Pourtant, la douleur physique ne l’affecte apparemment pas. L’homme, juché sur deux jambes d’une extrême maigreur s’appuie sur un bâton de pèlerin. Pour unique vêtement, il porte son « dhoti », une pièce de tissu blanc qui lui enveloppe les hanches. Dans sa main libre, une guirlande de fleurs multicolores pend comme un arc-en-ciel tombé d’un orage. L’homme est en état de choc. Il est venu, du bout de ses forces restantes, se recueillir devant le mausolée du maître, son chef spirituel, le Mahatma Gandhi.

Devant le monument de marbre noir, recouvert d’offrandes, l’homme-ombre souffre. Une douleur inhumaine a envahi son visage recueilli. De ses yeux, glisse une pluie de larmes qui aussitôt brûlent ses plaies. Avec une peine infinie il s’agenouille. Sous l’effort, une écume blanche mêlée de sang s’échappe du trou noir de sa bouche, sans que l’homme s’en aperçoive. Il embrasse le marbre. La violence de l’instant est pour lui si forte, qu’il est incapable d’ébaucher un autre geste et reste ainsi prostré de longues minutes. Des sons discordants sortent de sa bouche édentée tordue par la douleur. Les os de ses genoux s’enfoncent dans le gazon, l’homme courbe l’échine, touche le sol de son front et reste recueilli, face contre terre.

Peut-être souhaite-t-il mourir, là, devant le chef spirituel qui probablement lui dicte ses actes ? Peut-être est-il déjà mort et, seule une main invisible a guidé son corps jusqu’à cet endroit qu’il souhaitait tant atteindre? Peut-être vient-il tous les jours ici rendre hommage au maître ? Ou peut-être, comme beaucoup d’autres Hindouistes, vient-il chercher sagesse et réconfort auprès du Mahatma pour mieux servir un dieu qui lui demanderait plus qu’il ne peut offrir?

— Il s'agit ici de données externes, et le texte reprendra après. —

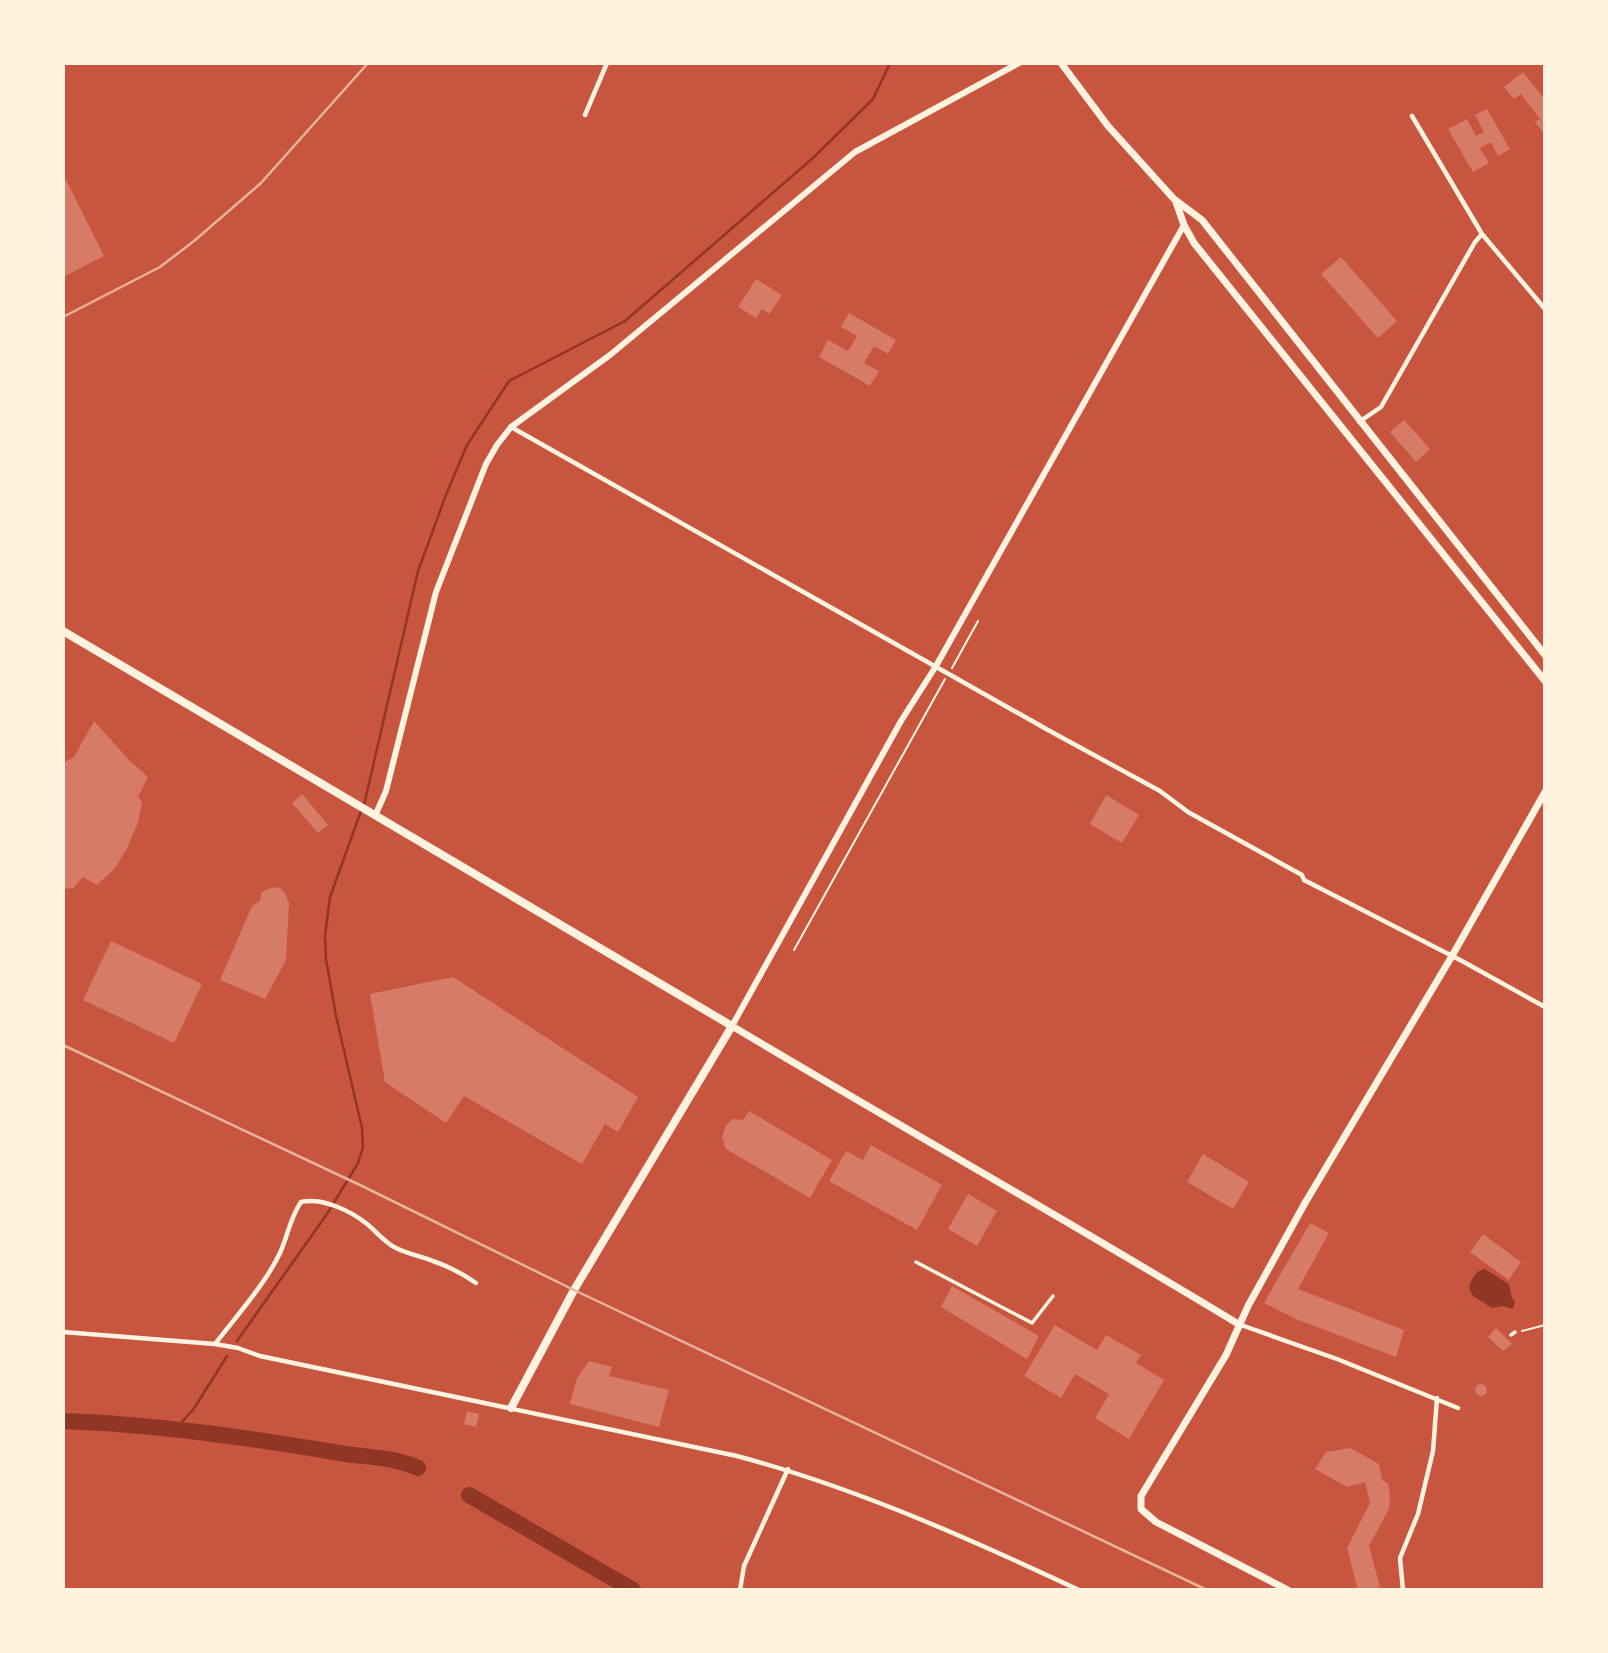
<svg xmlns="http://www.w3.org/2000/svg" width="1608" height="1653" font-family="Manrope,sans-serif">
<rect width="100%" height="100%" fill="#c8553d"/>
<path fill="#8f3625" d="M 1485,1269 L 1509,1284 L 1512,1298 L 1515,1301 L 1513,1309 L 1502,1306 L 1492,1308 L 1473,1296 L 1469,1288 C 1471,1279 1476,1270 1485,1269 Z"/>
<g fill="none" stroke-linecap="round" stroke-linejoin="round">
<path stroke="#8f3625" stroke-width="2.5" d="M 364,805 L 418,571 L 446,495 L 467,445 L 509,381 L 625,321 L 813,158 L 873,99 L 890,63
M 237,1341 L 327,1214 L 358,1163 L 363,1147 L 362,1128 L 336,1016 L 326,959 L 325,936 L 330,897 L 361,811
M 181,1432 L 179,1425 L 193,1410 L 227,1356"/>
<path stroke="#8f3625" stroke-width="16" d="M 63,1421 C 154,1424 250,1438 340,1453 C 367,1458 392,1456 418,1468
M 469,1495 L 633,1590"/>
</g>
<path fill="#d67c66" d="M 1523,72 L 1545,100 L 1545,131 L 1543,132 L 1535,122 L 1540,119 L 1521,94 L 1514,99 L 1504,87 Z
M 1487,109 L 1510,149 L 1498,156 L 1491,142 L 1480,148 L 1489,163 L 1473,172 L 1448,129 L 1467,119 L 1476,136 L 1484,132 L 1475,115 Z
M 66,180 L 104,256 L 63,277 L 63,182 Z
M 1341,257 L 1397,321 L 1378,338 L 1321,274 Z
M 756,279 L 782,295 L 769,314 L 762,309 L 756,318 L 738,307 Z
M 849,313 L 896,340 L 888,354 L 874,346 L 864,363 L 879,371 L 870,386 L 819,357 L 828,340 L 848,351 L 857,336 L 841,327 Z
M 1404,420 L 1430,449 L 1416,462 L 1390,432 Z
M 94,721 L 129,760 L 148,777 L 138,797 L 142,802 L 138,823 L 126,850 L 115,868 L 97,885 L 83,877 L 73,888 L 63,889 L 63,763 L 74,757 Z
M 302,794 L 328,825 L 318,833 L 292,803 Z
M 1106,795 L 1139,815 L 1122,843 L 1090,824 Z
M 278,887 L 285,893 L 289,903 L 286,960 L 265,999 L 220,980 L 252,906 L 260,901 L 261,893 L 267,889 Z
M 111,941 L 202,984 L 174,1043 L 83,1000 Z
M 453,977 L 638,1097 L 618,1132 L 605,1124 L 582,1164 L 464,1096 L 446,1123 L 385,1082 L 370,994 Z
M 749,1111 L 832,1160 L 810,1198 L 726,1149 L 722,1137 L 726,1125 L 733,1119 L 743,1120 Z
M 871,1145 L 942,1185 L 917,1230 L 829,1181 L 846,1151 L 863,1160 Z
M 1203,1154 L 1249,1182 L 1233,1209 L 1187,1182 Z
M 968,1194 L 997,1211 L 977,1246 L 948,1229 Z
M 1310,1223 L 1329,1233 L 1298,1289 L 1404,1330 L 1396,1357 L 1296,1319 L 1264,1303 Z
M 1483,1234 L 1521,1262 L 1509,1280 L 1470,1252 Z
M 952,1286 L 1039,1336 L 1027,1359 L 941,1307 Z
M 1055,1325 L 1097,1350 L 1106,1335 L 1141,1355 L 1136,1363 L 1164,1380 L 1129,1439 L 1095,1418 L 1109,1394 L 1075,1374 L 1061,1398 L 1024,1376 Z
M 1496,1328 L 1512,1344 L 1503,1351 L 1488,1337 Z
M 589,1361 L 612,1367 L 609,1376 L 669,1390 L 659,1427 L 570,1404 L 577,1378 Z
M1475 1390a6 6 0 1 1 12 0a6 6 0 1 1-12 0Z
M 467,1411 L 479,1414 L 476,1427 L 464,1424 Z
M 1350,1448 L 1379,1464 L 1382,1480 L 1388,1484 L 1390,1495 L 1389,1509 L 1369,1546 L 1380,1587 L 1368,1590 L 1358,1590 L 1347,1548 L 1370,1503 L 1365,1482 L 1347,1487 L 1315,1469 L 1326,1452 Z"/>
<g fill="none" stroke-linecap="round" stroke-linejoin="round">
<path stroke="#fff3e0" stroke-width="2" d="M 952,668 L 978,621
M 794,950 L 945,679
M 1522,1331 L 1545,1325"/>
<path stroke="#fff3e0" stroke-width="3.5" d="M 916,1262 L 1032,1323 L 1053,1296
M 1511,1335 L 1515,1332"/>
<path stroke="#fff3e0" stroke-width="4.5" d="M 585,115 L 607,63
M 1412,116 L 1482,234 L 1545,309
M 1359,422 L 1381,407 L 1475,242 L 1482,234
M 511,427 L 1048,730 L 1160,791 L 1188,812 L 1302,875 L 1304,880 L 1462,961 L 1545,1007
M 1241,1325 L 1337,1359 L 1458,1408
M 63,1332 L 215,1344 L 238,1348 L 260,1356 L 737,1456 C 856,1488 968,1538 1079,1590
M 215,1344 C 237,1315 264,1286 280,1253 C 288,1235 290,1218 301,1202 C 322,1197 351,1211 367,1224 C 377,1232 384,1242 396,1248 C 408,1254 420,1256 433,1261 C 448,1266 463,1274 476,1283
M 740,1590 L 744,1566 L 788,1469
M 1403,1590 L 1400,1558 L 1418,1514 L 1433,1451 L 1437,1398"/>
<path stroke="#fff3e0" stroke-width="6" d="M 375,816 L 386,791 L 436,592 L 486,464 L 497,445 L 511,427 L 610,355 L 855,152 L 1019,63
M 732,1026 L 901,721 L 936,666 L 1184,225"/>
<path stroke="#fff3e0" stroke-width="7" d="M 1061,63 L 1108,126 L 1174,199 L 1202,220 L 1545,655
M 1176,202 L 1184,225 L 1194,243 L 1545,681
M 732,1026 C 901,1127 1072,1223 1240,1325
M 1288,1590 L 1156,1522 L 1141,1509 L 1141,1496 L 1226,1355 L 1248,1306 L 1305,1203 L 1452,956 L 1545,792"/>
<path stroke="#fff3e0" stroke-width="8" d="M 63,631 L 732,1026 L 574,1290 L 511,1408"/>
<path stroke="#e9b49f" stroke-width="2.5" d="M 63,317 L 160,267 L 194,241 L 261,183 L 368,63
M 63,1045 L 362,1186 L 574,1290 L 1207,1590"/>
</g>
<rect width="1608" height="1653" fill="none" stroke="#fff3e0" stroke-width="130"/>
</svg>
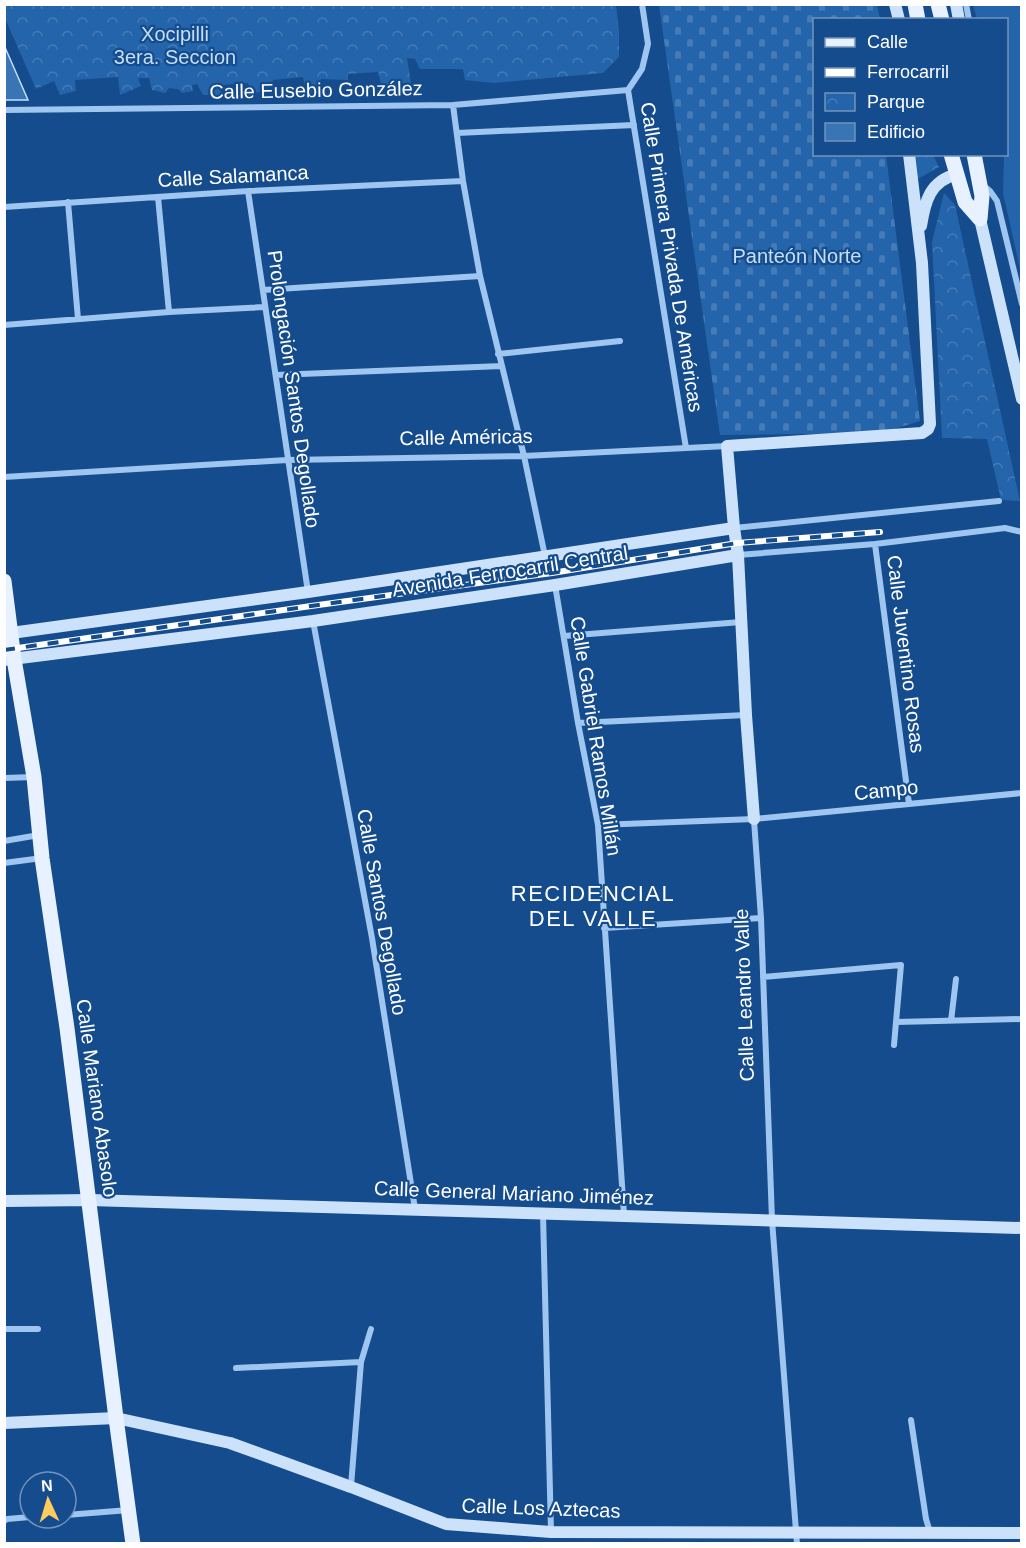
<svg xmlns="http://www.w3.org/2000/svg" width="1026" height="1548" viewBox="0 0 1026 1548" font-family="Helvetica,sans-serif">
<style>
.cemetery{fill:url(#cemetery-stones)}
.park{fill:url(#park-crowns)}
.garden{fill:#2464aa}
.building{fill:#3974b4;stroke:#c5dffb;stroke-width:1.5}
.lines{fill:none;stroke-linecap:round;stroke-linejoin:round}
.street{stroke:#9fc6f0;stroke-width:6}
.secondary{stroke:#cce2fb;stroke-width:12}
.primary{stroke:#e7f1ff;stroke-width:15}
.rail-casing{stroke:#fff;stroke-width:6}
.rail{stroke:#154c8d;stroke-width:4;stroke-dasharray:11;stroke-linecap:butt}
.labels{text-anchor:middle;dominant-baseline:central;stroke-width:4.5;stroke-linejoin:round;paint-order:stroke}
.park-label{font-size:20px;fill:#c5dffb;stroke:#154c8d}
.street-label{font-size:20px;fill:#fff;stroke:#154c8d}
.quarter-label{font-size:22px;letter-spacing:1.5px;fill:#fff;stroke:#154c8d}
</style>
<defs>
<pattern id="cemetery-stones" width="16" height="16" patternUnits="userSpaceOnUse" patternTransform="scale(1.5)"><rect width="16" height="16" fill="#2464aa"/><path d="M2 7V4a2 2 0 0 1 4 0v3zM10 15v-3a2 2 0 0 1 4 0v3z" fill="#457bb7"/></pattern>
<pattern id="park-crowns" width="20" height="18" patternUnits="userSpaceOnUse" patternTransform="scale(1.5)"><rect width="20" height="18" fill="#2464aa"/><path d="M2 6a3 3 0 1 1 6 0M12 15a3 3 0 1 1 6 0" fill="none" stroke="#457bb7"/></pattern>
</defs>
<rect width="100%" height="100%" fill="#154c8d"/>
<path class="cemetery" d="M659 5H877L880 19 814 20V154L886 155 920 421 881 433 720 435Z"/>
<path class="park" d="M4 5H616L619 31V57L603 73 494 83 465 80 463 69H420L415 59 407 58 411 83H401V94L382 87 378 72 348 74V80L321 79V90L307 95 303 77 273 80 271 91 252 93 248 83 222 85 221 95H203L197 84 192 85 193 91 182 93 178 89 169 88 165 93 152 90 149 78H138L141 86 120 95 118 77 75 80 76 91 60 95 54 81 36 89 5 18Z
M914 155H933L939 167 916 180Z
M944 193 955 205 1020 501 1001 500 987 439 942 438 932 242Z"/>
<path class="garden" d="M973 5H1021V273L1003 193 1004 155 1006 154V20L977 19Z"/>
<path class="building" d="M4 45 28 100H4Z"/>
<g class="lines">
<path class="street" d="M642 4 648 44 642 69 628 90 686 448
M966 4 969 20
M453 105 463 181 480 276 524 456 545 556
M4 110 453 105 628 90
M457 133 634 125
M984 186 990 191 997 201 1022 304
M248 191 308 592
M158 197 169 312
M68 202 78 319
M4 207 248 191 463 181
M263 290 480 276
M4 325 169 312 264 307
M498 354 620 341
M276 375 502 366
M4 477 287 460 524 456 727 446
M734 528 999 501
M875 544 909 804
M738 555 875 544 1005 528 1022 532
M555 585 578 723 598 825 624 1215
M313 621 372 938 415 1209
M564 636 741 622
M578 723 746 715
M4 778 34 777
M754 820 761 918 772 1220 797 1544
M598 825 754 819 1022 793
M4 841 39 835
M4 863 42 858
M604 928 761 918
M763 977 901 965 894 1045
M951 1021 956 979
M896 1022 1022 1019
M543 1214 551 1532
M4 1329H38
M236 1368 361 1362
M911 1420 926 1519 930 1532
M351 1486 361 1362 371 1329
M66 1515 129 1510
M4 1521 7 1519 30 1517"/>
<path class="secondary" d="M895 4 899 20
M956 4 959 20
M980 219 1022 399
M921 226C925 201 930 181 957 174
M4 634 308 592 734 528
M4 660 313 621 555 585 738 555
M754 819 746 715 738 555 734 528 727 446 922 433 928 429 930 424 922 263 909 154
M4 1201 90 1200 1022 1228
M4 1423 116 1418 230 1443 351 1487 446 1524 551 1532 1022 1533"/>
<path class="primary" d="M915 4 918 20
M938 4 942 20
M951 154 965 202 980 219
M974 154 982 196 980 219
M4 581 14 659 34 777 42 858 67 1028 116 1418 133 1544"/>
<g class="rail-casing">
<path id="rail" d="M4 650 311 606 552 573 737 543 880 532"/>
</g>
<use href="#rail" class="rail"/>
</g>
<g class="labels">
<g class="park-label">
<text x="175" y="34">Xocipilli<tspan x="175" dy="23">3era. Seccion</tspan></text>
<text x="797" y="256">Panteón Norte</text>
</g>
<g class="street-label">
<text transform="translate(316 90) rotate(-1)">Calle Eusebio González</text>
<text transform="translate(233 176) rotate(-3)">Calle Salamanca</text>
<text transform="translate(672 257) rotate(81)">Calle Primera Privada De Américas</text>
<text transform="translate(294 389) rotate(82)">Prolongación Santos Degollado</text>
<text transform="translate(466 437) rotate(-1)">Calle Américas</text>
<text transform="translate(510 571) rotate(-9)">Avenida Ferrocarril Central</text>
<text transform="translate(906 654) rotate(83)">Calle Juventino Rosas</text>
<text transform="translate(596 736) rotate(81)">Calle Gabriel Ramos Millán</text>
<text transform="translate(886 790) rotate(-6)">Campo</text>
<text transform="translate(382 912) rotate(80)">Calle Santos Degollado</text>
<text transform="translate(744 995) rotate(-92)">Calle Leandro Valle</text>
<text transform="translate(97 1098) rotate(82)">Calle Mariano Abasolo</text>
<text transform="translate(514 1193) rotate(2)">Calle General Mariano Jiménez</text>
<text transform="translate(541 1508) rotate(2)">Calle Los Aztecas</text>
</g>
<g class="quarter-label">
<text x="593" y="893">RECIDENCIAL<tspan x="593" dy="25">DEL VALLE</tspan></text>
</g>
</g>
<rect width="1026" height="1548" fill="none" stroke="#ffffff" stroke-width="12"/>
<rect x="813" y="18" width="195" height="138" fill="#154c8d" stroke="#7394bb" stroke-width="1.5"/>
<rect x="825" y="38" width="30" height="9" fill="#e7f1ff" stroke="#7394bb" stroke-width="1.5"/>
<text x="867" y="48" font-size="18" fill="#ffffff">Calle</text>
<rect x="825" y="68" width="30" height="9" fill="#ffffff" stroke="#7394bb" stroke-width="1.5"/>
<text x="867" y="78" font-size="18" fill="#ffffff">Ferrocarril</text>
<rect x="825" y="93" width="30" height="18" fill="url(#park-crowns)" stroke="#7394bb" stroke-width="1.5"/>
<text x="867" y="108" font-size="18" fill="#ffffff">Parque</text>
<rect x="825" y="123" width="30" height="18" fill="#3974b4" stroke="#7394bb" stroke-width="1.5"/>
<text x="867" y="138" font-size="18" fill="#ffffff">Edificio</text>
<g transform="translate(48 1500) rotate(356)"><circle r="28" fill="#154c8d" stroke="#7394bb" stroke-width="1.5"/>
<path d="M0-4.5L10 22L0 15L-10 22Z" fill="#ffcc5d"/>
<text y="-9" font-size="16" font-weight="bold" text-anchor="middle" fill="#ffffff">N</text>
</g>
</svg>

Lentement, il tente de se relever. Personne ne l’aide. Avec des gestes précis, il plante son bâton et, doucement, remonte ses mains et son corps jusqu’à la station verticale. Son visage est bouleversé au point qu’il est difficile de reconnaître ici, un être vivant. A petits pas il quitte le parc. De bruyants sanglots accompagnent sa marche laborieuse. Ses mains aux doigts atrophiés serrent très fort le bâton, son compagnon de route. Il n’a pas eu la force de déposer les fleurs sur le monument, elles sont restées sur le sol humide.